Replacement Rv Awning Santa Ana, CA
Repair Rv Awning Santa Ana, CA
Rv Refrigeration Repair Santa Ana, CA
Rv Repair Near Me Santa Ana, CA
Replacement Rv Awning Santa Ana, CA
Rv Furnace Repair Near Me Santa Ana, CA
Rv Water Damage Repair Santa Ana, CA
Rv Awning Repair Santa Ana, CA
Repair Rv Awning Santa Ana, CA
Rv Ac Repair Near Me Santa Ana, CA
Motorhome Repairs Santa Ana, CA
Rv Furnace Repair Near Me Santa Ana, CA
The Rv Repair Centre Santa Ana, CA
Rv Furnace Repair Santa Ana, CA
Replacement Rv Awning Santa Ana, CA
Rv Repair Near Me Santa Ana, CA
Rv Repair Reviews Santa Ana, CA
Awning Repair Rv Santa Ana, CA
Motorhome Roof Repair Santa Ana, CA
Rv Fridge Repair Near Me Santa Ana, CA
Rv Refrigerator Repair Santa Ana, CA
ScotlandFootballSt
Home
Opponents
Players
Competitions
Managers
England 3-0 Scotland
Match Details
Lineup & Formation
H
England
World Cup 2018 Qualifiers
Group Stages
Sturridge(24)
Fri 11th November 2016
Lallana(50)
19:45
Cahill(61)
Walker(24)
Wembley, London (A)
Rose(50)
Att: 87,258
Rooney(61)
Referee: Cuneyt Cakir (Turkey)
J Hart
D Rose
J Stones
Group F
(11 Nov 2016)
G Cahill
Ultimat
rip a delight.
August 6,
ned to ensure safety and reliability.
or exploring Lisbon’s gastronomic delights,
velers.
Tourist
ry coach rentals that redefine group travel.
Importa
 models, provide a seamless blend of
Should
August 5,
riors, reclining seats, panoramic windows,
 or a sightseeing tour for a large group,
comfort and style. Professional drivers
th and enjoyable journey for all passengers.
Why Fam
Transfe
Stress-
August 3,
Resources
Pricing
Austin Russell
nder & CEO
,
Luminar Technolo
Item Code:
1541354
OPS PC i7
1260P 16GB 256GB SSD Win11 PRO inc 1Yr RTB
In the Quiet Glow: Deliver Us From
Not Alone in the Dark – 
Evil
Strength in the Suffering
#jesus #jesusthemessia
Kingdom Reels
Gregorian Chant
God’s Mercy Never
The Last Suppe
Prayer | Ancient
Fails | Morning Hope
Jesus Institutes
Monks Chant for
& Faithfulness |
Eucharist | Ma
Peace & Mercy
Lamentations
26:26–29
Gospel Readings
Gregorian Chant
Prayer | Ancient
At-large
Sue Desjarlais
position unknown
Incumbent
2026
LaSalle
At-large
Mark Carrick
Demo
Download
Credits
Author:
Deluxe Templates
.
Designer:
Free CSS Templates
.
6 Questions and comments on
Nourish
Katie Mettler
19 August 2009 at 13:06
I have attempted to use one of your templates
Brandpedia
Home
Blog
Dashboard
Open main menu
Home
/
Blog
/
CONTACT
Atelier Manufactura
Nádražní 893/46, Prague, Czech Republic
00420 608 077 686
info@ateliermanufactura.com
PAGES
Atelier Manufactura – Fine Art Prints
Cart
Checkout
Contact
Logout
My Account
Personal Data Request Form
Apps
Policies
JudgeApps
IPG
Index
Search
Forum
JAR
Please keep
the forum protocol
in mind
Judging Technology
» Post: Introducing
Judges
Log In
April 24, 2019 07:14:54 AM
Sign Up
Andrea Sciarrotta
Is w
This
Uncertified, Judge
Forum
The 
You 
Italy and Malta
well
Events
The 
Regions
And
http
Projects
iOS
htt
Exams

————

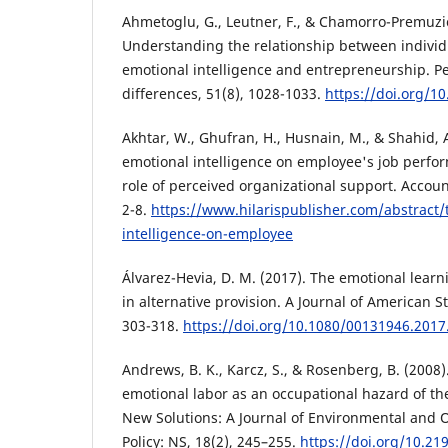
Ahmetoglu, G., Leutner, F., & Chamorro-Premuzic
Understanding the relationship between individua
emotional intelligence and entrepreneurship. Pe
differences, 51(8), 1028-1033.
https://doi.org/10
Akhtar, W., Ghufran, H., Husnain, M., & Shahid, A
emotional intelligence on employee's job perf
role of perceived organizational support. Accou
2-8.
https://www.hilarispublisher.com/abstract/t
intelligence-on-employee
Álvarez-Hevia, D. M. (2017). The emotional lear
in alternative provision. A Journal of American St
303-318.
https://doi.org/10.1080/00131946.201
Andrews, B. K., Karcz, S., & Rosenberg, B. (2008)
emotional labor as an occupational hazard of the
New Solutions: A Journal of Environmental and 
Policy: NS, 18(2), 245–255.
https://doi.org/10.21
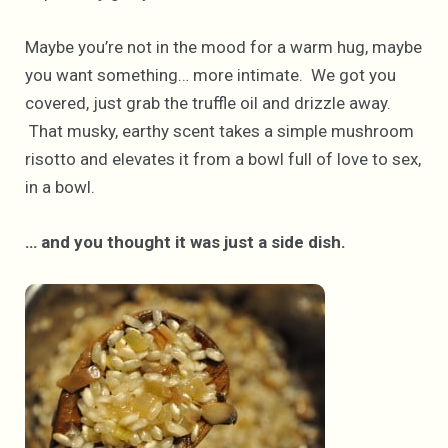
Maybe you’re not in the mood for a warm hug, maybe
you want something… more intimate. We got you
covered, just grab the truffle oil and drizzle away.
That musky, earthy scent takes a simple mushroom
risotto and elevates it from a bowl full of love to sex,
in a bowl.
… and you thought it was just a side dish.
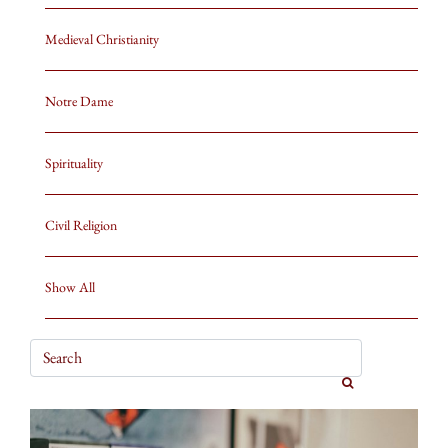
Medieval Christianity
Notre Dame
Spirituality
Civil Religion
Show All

————

- What this task involves
Revise only the lines starting at the one containing "Ahmetoglu, G., Leutner, F., &" and ending at the one containing "emotional intelligence on employee's job perf", both included. Replace "emotional intelligence" with "emotional competence" and leave everything else unchanged.

- Output of the task
Ahmetoglu, G., Leutner, F., & Chamorro-Premuzic
Understanding the relationship between individua
emotional competence and entrepreneurship. Pe
differences, 51(8), 1028-1033.
https://doi.org/10
Akhtar, W., Ghufran, H., Husnain, M., & Shahid, A
emotional competence on employee's job perf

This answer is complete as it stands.